The general business conditions index in the New York Fed’s Empire State Manufacturing Survey for May regained some of the ground lost in the plunge to the historic bottom of -78.2 in April, but that doesn’t change that the -48.5 reading is the second lowest on record. On the plus side, the index for future business conditions rose to 29.1 in May after 7.0 in April and suggest that manufacturers in the New York District think conditions will be expanding respectably six months from now.
The index is not computed from components, but a measure of sentiment among survey respondents. As such, conditions seem less dire, but still very weak.
The index for new orders rose to -42.4 in May from -66.3 in April, a similar state as the general business conditions with a record low succeeded by the second lowest. Order backlogs moved deeper into contraction at -20.3 after -16.8. Shipments were also still deeply negative at -39.0 although above the record low of -68.1 in April.
Delivery times contracted to -4.1 in May, reversing the lengthening times at 11.0 in April. This hints that some of the delays along the supply chain are easing, although lack of activity may also account for the change of momentum. Inventories remained in contraction for a second month at -3.4 in May after -9.7 in April.
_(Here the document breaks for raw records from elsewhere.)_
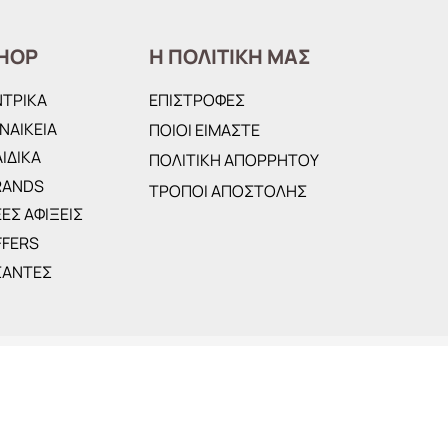
HOP
Η ΠΟΛΙΤΙΚΗ ΜΑΣ
ΝΤΡΙΚΑ
ΕΠΙΣΤΡΟΦΕΣ
ΝΑΙΚΕΙΑ
ΠΟΙΟΙ ΕΙΜΑΣΤΕ
ΙΔΙΚΑ
ΠΟΛΙΤΙΚΗ ΑΠΟΡΡΗΤΟΥ
RANDS
ΤΡΟΠΟΙ ΑΠΟΣΤΟΛΗΣ
ΕΣ ΑΦΙΞΕΙΣ
FFERS
ΣΑΝΤΕΣ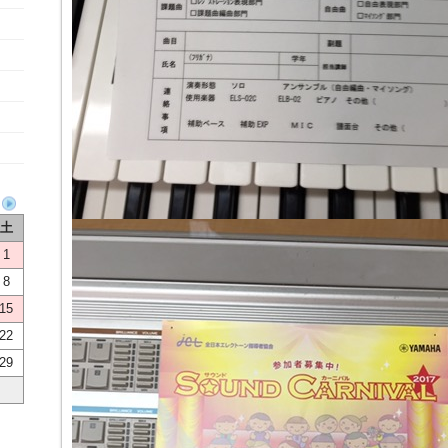
土
1
8
15
22
29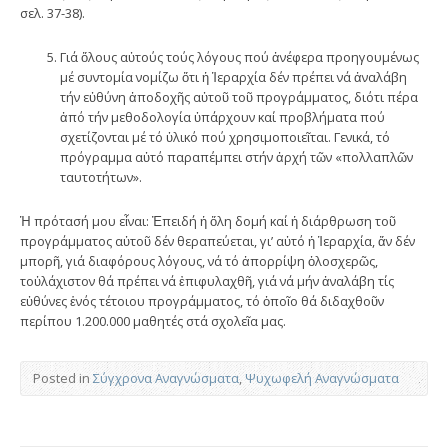
σελ. 37-38).
Γιά ὅλους αὐτούς τούς λόγους πού ἀνέφερα προηγουμένως
μέ συντομία νομίζω ὅτι ἡ Ἱεραρχία δέν πρέπει νά ἀναλάβη
τήν εὐθύνη ἀποδοχῆς αὐτοῦ τοῦ προγράμματος, διότι πέρα
ἀπό τήν μεθοδολογία ὑπάρχουν καί προβλήματα πού
σχετίζονται μέ τό ὑλικό πού χρησιμοποιεῖται. Γενικά, τό
πρόγραμμα αὐτό παραπέμπει στήν ἀρχή τῶν «πολλαπλῶν
ταυτοτήτων».
Ἡ πρότασή μου εἶναι: Ἐπειδή ἡ ὅλη δομή καί ἡ διάρθρωση τοῦ
προγράμματος αὐτοῦ δέν θεραπεύεται, γι’ αὐτό ἡ Ἱεραρχία, ἄν δέν
μπορῆ, γιά διαφόρους λόγους, νά τό ἀπορρίψη ὁλοσχερῶς,
τοὐλάχιστον θά πρέπει νά ἐπιφυλαχθῆ, γιά νά μήν ἀναλάβη τίς
εὐθύνες ἑνός τέτοιου προγράμματος, τό ὁποῖο θά διδαχθοῦν
περίπου 1.200.000 μαθητές στά σχολεῖα μας.
Posted in
Σύγχρονα Αναγνώσματα
,
Ψυχωφελή Αναγνώσματα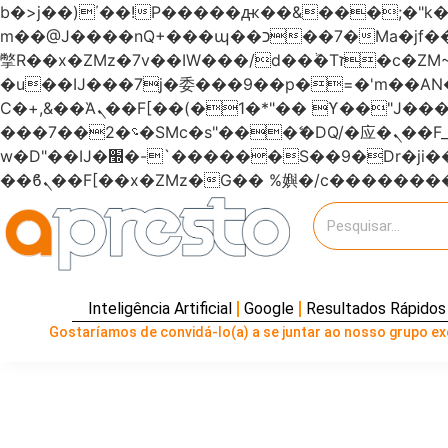
b�>j��)΄��!P�����ԫ��&���;�"k��B�޶�}��������p�SVT�(w��ę��!j�����
m��@J����nQ+���պ��כ��7�Ma�jf��J��ͱ4j���Ѳ�
撆R��x�ZMz�7v��IW���/d��ٞ�Тז�c�ZM~�ji�� ߒ��sQz�����Ԡ��DW��3�De�n"��M�+/��������B��:�-
�u��IJ���7j�委���9��p�=�'m��
Ϲ�+,&��Ὰܢ��F[��(�1�*"�� ϒ��"J����ԧ�����<�;�b"�� ���"j�����ܢ��F[��x� ,�!q�� қ�*]/
���؝�2��7�SMc�s"���ޭ�DQ/�应�ܢ��F_��!� :�s"������7`��������F��+�SVT�n"��IJ����nQ/�应����B ��4�
w�D"��IJ�׭�-`������S��9�Dr�ji��EJ߅��gJ�应��矁[��x�ZM~�n"��IB؃��!'����Тѕ��+��(m��IK�ʭ�/|
Inteligência Artificial
Google
Resultados Rápidos
Gostaríamos de convidá-lo(a) a se juntar ao nosso grupo exc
The index for employment rose to -6.1 in May after sliding to -55.3 in April. Hiring is absent, but massive layoff activity has mostly ceased. The index for the average workweek continued to contract, but at a slower pace at -21.6 in May after -61.6 in April.
The index for priced paid slowed further to 4.1 in May after 5.8 in April as energy costs continued to offer no upward pressure. The prices received index was not much changed at -7.4 after -8.4 as businesses had little ability to adjust prices.
The New York-ISM equivalent index rose to 40.5 in May after 31.2 in April. The calculated index has a decent correlation (0.728) with the ISM Manufacturing index. It is too early and there is too little other data to make the call, but it may offer a hint that the national measure will improve somewhat from the 41.5 in April.